Conjugate actions and isomorphic semidirect products

Let $$A$$ be a finite abelian group and $$G$$ a finite non-abelian groups and let $$\alpha$$, $$\beta:G\rightarrow{\rm Aut}(A)$$ two homomorphisms with the same non-trivical kernel $$H$$.

Suppose that $$\alpha (G)$$ and $$\beta (G)$$ are conjugate subgroups of $${\rm Aut}(A)$$. Are the semidirect products $$A\rtimes _{\alpha }G$$ and $$A\rtimes _{\beta }G$$ isomorphic?

I know that this is not true in general, but I can't find a counterexample.

• You are asking too many questions, and you have answered the first one yourself. Yes your example is correct. Of course there are other examples. Sep 2, 2022 at 17:07
• I'm very sorry. Sep 2, 2022 at 18:24

There are examples with $$A = C_3 \times C_5\ (\cong C_{15})$$ and $$G = D_8$$ (dihedral of order $$8$$).

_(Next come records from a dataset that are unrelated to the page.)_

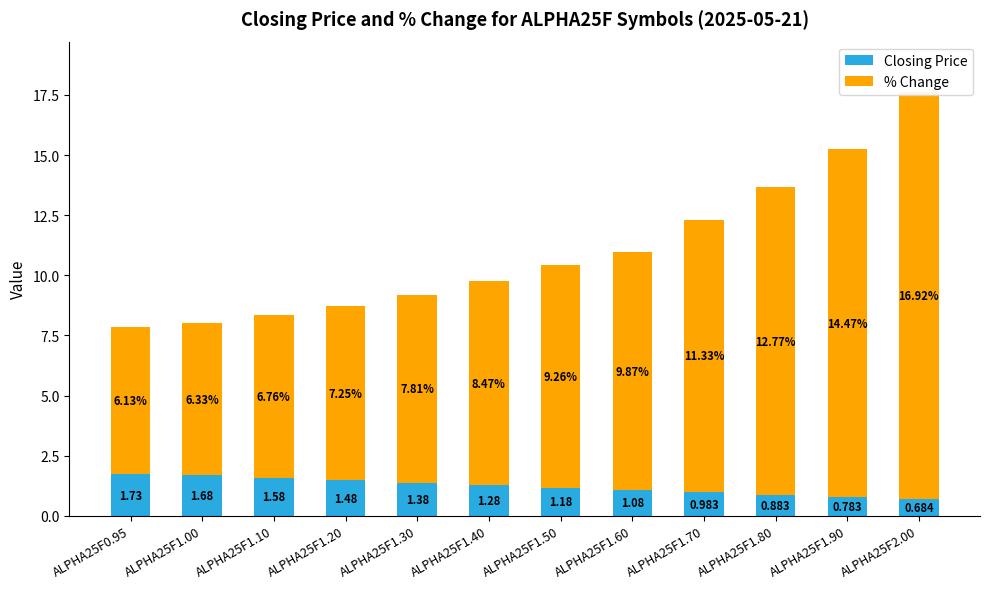

How many bars are there in each group?

2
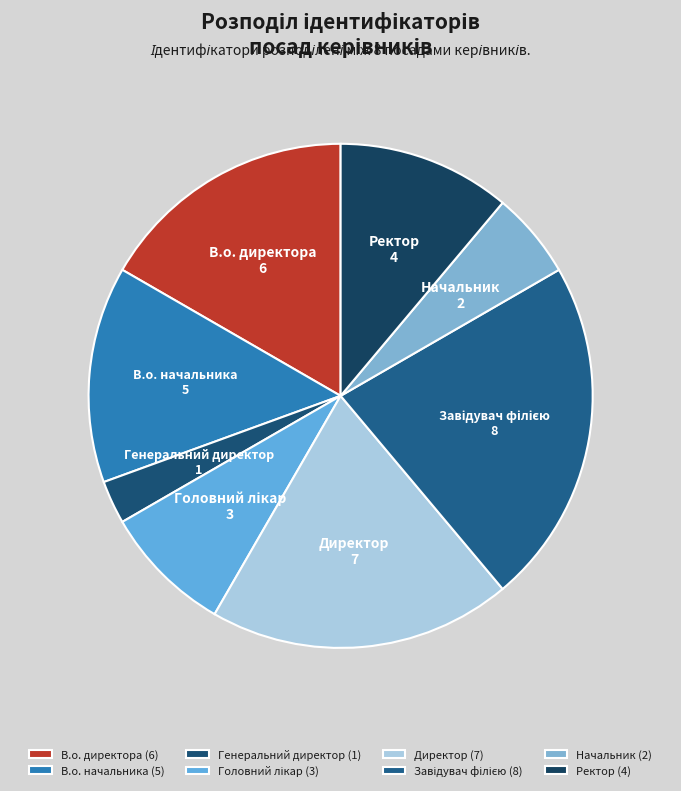

Which slice is the smallest?

Генеральний директор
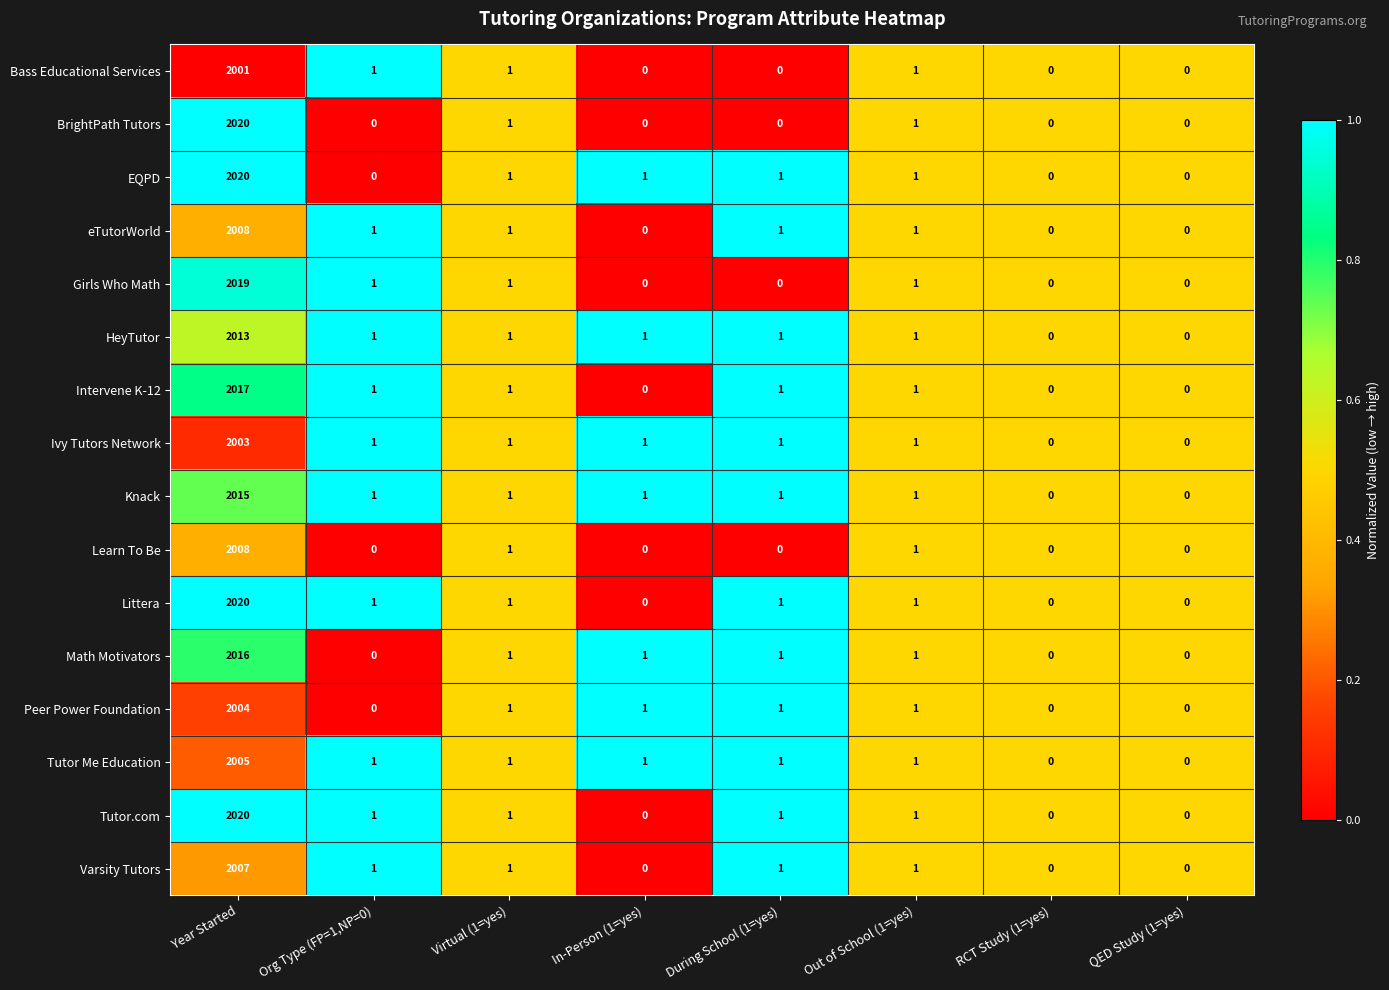

At which category does the chart reach its peak across all series?

Year Started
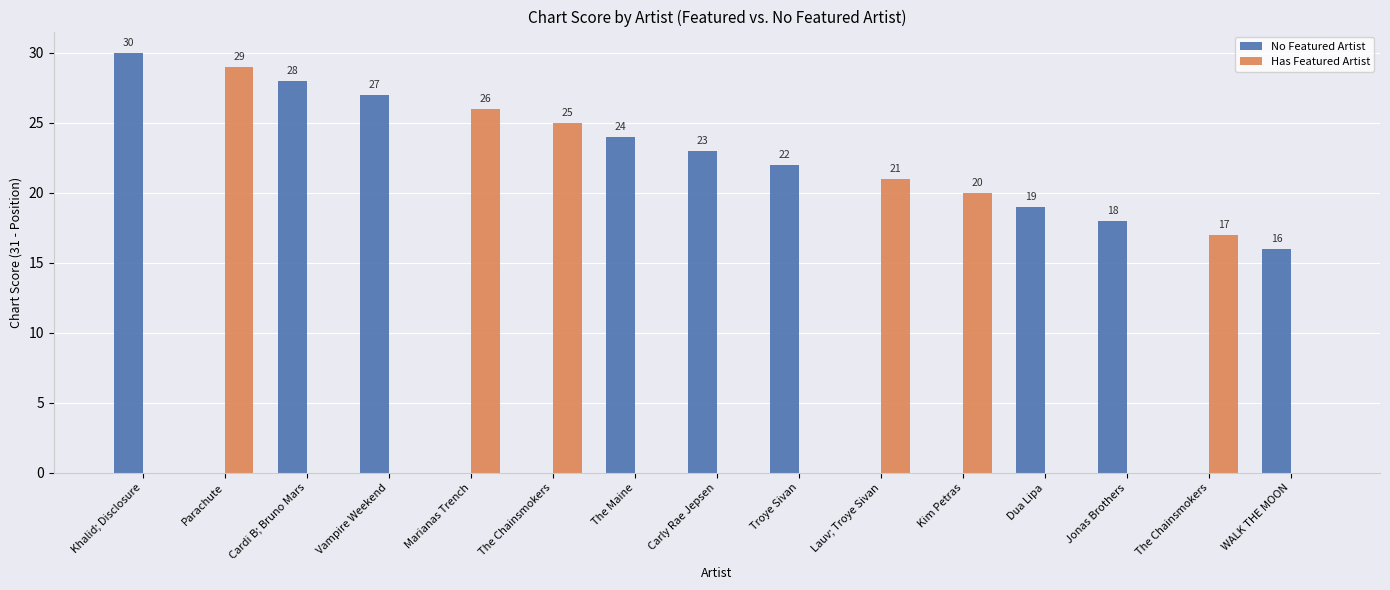

What is the label of the 11th bar from the left?

Kim Petras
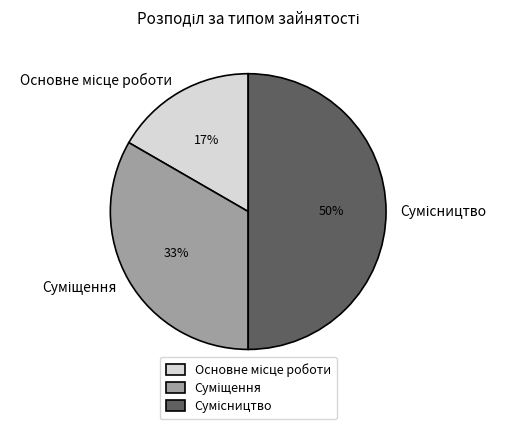

To the nearest percent, what is the average slice percentage?

33%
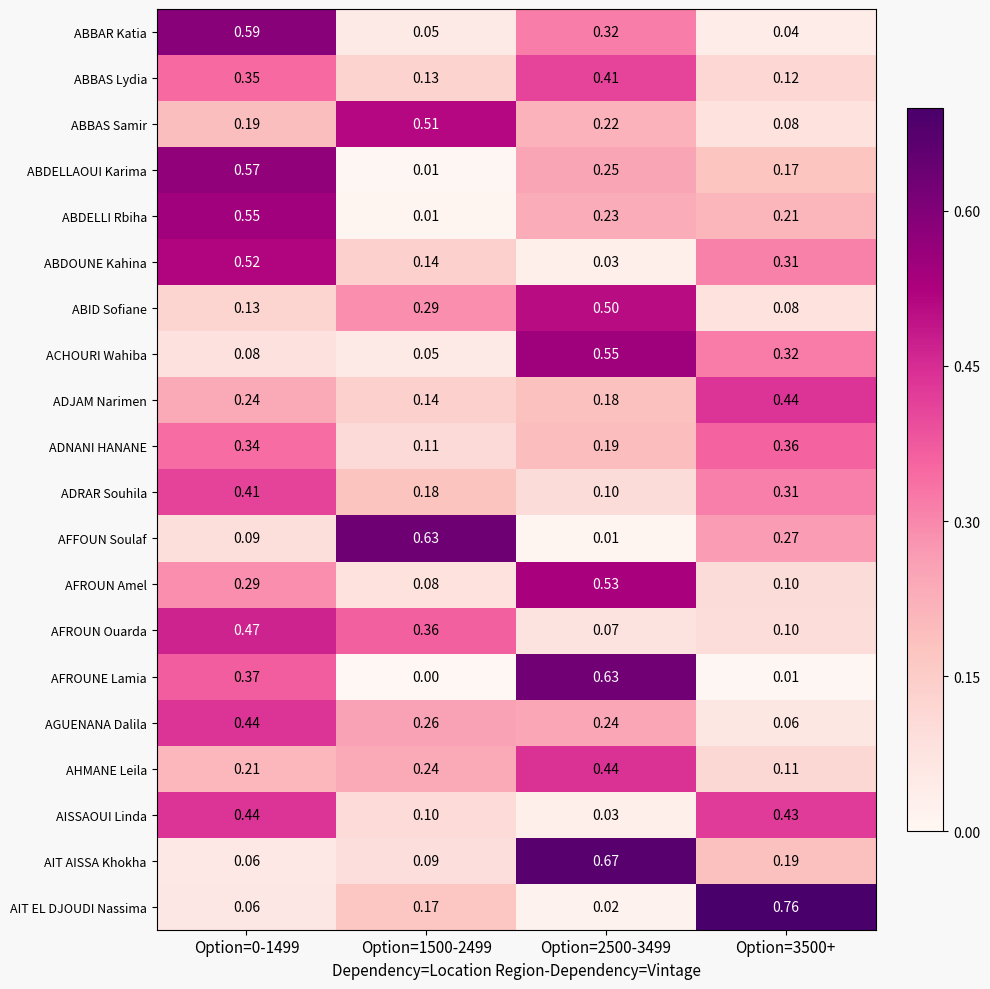

Which series changed the most between Option=2500-3499 and Option=3500+?

AIT EL DJOUDI Nassima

We have $$A = \langle x,y \mid x^3=y^5=1,xy=yx \rangle$$ and $$G = \langle a,b \mid a^4=1, b^2=1, b^{-1}ab=a^{-1} \rangle$$.

We define $$\alpha$$ and $$\beta$$ by $$\alpha(a)(x)=x, \alpha(a)(y)=y^{-1}, \alpha(b)(x)=x^{-1}, \alpha(b)(y)=y,$$ $$\beta(a)(x)=x^{-1}, \beta(a)(y)=y, \beta(b)(x)=x, \beta(b)(y)=y^{-1}.$$

Then $$H:=\ker(\alpha) = \ker(\beta) = \langle a^2 \rangle$$ and $$G/H \cong C_2 \times C_2$$ is abelian. It is clear that $$\alpha(G) = \beta(G)$$.

The two semidirect products are not isomorphic - they have different numbers of elements of order $$6$$ for example. In the GAP and Magma libraries they are $$\mathtt{SmallGroup}(120,13)$$ and $$\mathtt{SmallGroup}(120,12)$$.

• Thank you very much sir. Can you explain why they have different numbers of elements of order 6. Sep 3, 2022 at 13:17
• I found by my hand that the first semi direct product has 2 element of order 6 and the second has 22 element of order 6. Is this computation true. Sep 4, 2022 at 14:38
• Yes that's right! Sep 4, 2022 at 16:07